AI is cheaper than human labour: Sam Altman

The OpenAI chief on why AI will become cheaper than human labour, how jobs will evolve, India’s intense AI momentum, and the resource and learning trade offs societies must prepare for.

Last Updated: Mar 26, 2026, 11:04 IST5 min
Prefer us on Google
New
OpenAI CEO Sam Altman. Photo by Anna Moneymaker/Getty Images via AFP
OpenAI CEO Sam Altman. Photo by Anna Moneymaker/Getty Images via AFP
Advertisement

At a closed door conversation with select editors, OpenAI CEO Sam Altman spoke candidly about the accelerating economics of AI, the shifting nature of work, and the strategic choices countries will face as the technology becomes deeply embedded in daily life. From India’s rapid adoption of AI tools to questions of energy use, learning, and the future of personal agents, Altman offered a wide angle view of how the next phase of AI may unfold. Edited excerpts:

On AI being cheaper than human labour

It will absolutely be cheaper. The energy costs of inference today—per line of code—are already far, far lower than the energy costs of a person doing equivalent work. These energy cost analogies often get weird.

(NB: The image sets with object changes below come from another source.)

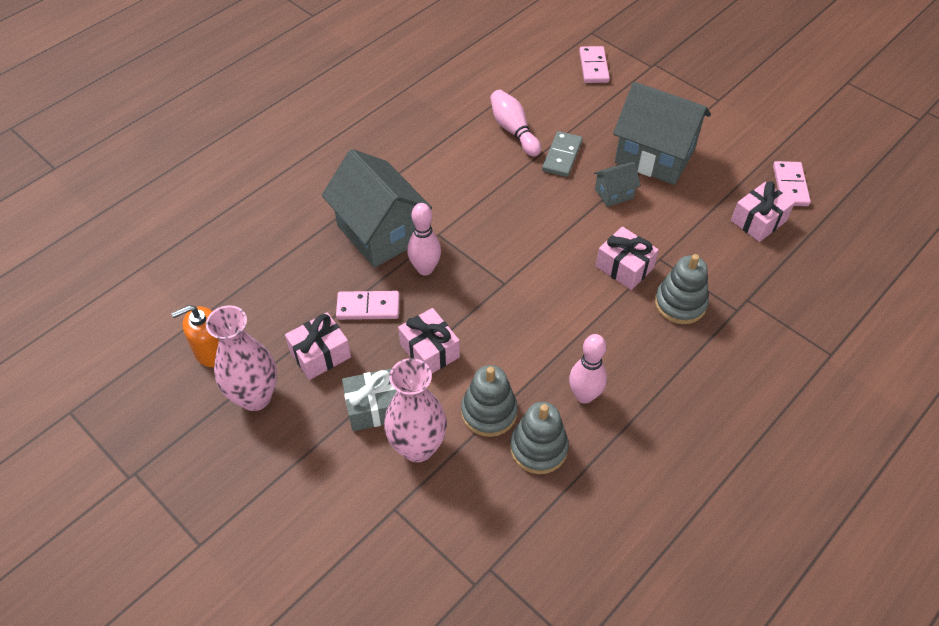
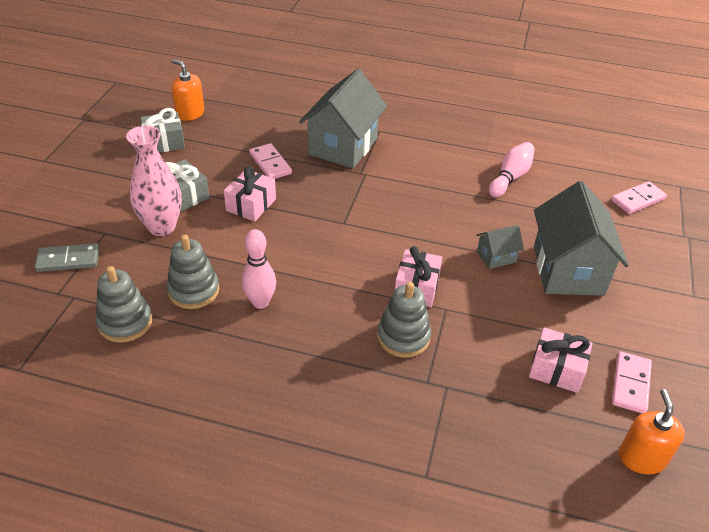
camera: 60 degrees right, 10 degrees down
pink vase [206,305,277,411] -> grey gift [140,108,185,153]
pink gift [285,312,351,380] -> none
pink bowling pin [407,203,441,275] -> none
grey stacking toy [461,365,518,437] -> grey stacking toy moved to [96,266,152,343]
grey domino [542,131,582,177] -> grey domino moved to [35,243,99,272]
grey house [594,162,641,207] -> grey house turned 60 degrees counterclockwise [476,225,524,269]
pink domino [773,161,811,206] -> pink domino turned 45 degrees counterclockwise [612,352,652,414]
none -> orange soap dispenser [619,389,685,474]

People usually compare the energy cost of a human at inference time—the moment they solve something—with the total training energy of an AI model. But a person also requires a huge amount of energy over their lifetime to “train”—to grow, to run their body and brain for decades, not to mention the evolutionary process that operated at vast scale to produce human intelligence in the first place.

So, these models are already surprisingly efficient per token at inference time, relative to the energy required for a human to generate a token of thought. I expect that efficiency to continue improving significantly. My view is that, per unit of intellectual capability, energy cost will not be the dominant factor—the models will be extremely efficient.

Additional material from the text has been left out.